Approach — The objective of the project is to use the lattice-Boltzmann method problem first and then the symplectic N-body algorithms with close approaches (SyMBA) problem to evaluate the applicability of a GA approach to optimizing the performance of computationally intensive simulation code. The original code provided by the problem presenters is first analyzed and optimized using a base set of transformations to produce a baseline suitable for the specialized GA-focused research. The code is then marked up to allow PARADYN to experiment with a variety of possible variations on the construction of the code, the organization of the data, and the flags used to compile the code. A set of genes (ways to vary the code, data, and flags) is defined and the set of alleles to be used (specific variations on the genes) is specified. The framework then executes multiple versions of portions of the simulation in parallel and evaluates the performance of those portions. New variations are created by the framework based on the best performing versions. The continual evolution of the versions being run allows the simulation to eventually perform better than the baseline solution (Figure 1) and to adapt to changes in the state of the simulation (Figure 2).

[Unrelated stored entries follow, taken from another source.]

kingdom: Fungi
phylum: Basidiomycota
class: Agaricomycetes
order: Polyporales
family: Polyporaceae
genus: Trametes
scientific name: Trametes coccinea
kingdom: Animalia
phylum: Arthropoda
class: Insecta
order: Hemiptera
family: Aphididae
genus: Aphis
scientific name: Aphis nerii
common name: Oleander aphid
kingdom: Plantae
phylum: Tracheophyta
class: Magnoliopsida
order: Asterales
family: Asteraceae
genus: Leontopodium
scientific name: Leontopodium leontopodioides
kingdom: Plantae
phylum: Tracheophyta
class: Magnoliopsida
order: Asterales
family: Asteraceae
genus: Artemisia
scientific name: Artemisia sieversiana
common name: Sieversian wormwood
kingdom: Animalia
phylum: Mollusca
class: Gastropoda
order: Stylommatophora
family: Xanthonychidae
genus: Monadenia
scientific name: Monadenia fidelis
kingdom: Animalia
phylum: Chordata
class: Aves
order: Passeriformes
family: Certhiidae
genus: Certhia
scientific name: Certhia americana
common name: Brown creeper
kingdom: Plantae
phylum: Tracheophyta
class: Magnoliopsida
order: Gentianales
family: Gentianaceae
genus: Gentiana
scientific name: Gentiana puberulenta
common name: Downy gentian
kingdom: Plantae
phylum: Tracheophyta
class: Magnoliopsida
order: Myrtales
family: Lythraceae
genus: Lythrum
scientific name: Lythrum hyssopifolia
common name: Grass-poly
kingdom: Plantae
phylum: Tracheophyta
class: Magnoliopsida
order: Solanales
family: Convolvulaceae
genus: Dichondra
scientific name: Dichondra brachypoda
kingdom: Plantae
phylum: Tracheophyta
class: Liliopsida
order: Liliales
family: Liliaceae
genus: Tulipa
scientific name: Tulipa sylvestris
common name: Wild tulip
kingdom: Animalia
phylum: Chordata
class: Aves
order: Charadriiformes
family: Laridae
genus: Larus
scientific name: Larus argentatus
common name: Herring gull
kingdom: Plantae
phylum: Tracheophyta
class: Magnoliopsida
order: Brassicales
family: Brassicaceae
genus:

Accomplishments — Baseline optimized versions of both the LBM code and the SyMBA code have been created. Figures 1 and 2 show the improvements that were made during the base optimization phase of work on the LBM problem. As Figure 1 shows, up to ~2x speedup was achieved for problems not including thermal fluctuations. Figure 2 shows an example improvement made during the baseline phase for problems including thermal fluctuations. The improvement is more than 800x. Genes and alleles have been defined for the LBM code, and the necessary plugins to the PARADYN framework have been implemented. The LBM code has been marked up for use by PARADYN. An example optimization run of the LBM code with PARADYN is show in Figure 3. This figure demonstrates PARADYN's ability to dynamically adapt to changes in the simulation, as can be seen when the particles are released at t=10,000. Figure 4 illustrates PARADYN's ability to select more and more optimized solutions as the simulation progresses, eventually reaching better performance than the baseline optimizations as evinced by the trend line. A comparison of the original code performance, along with the current PARADYN performance, is shown in Figure 5. A 5-8X speedup has been achieved to date for non-thermal fluctuation problems. The PARADYN framework was designed and implemented in a modular and reusable way that facilitates its use on the SyMBA project as well. Genes and alleles are being defined for the SyMBA code, and the code is being marked up for use within the framework.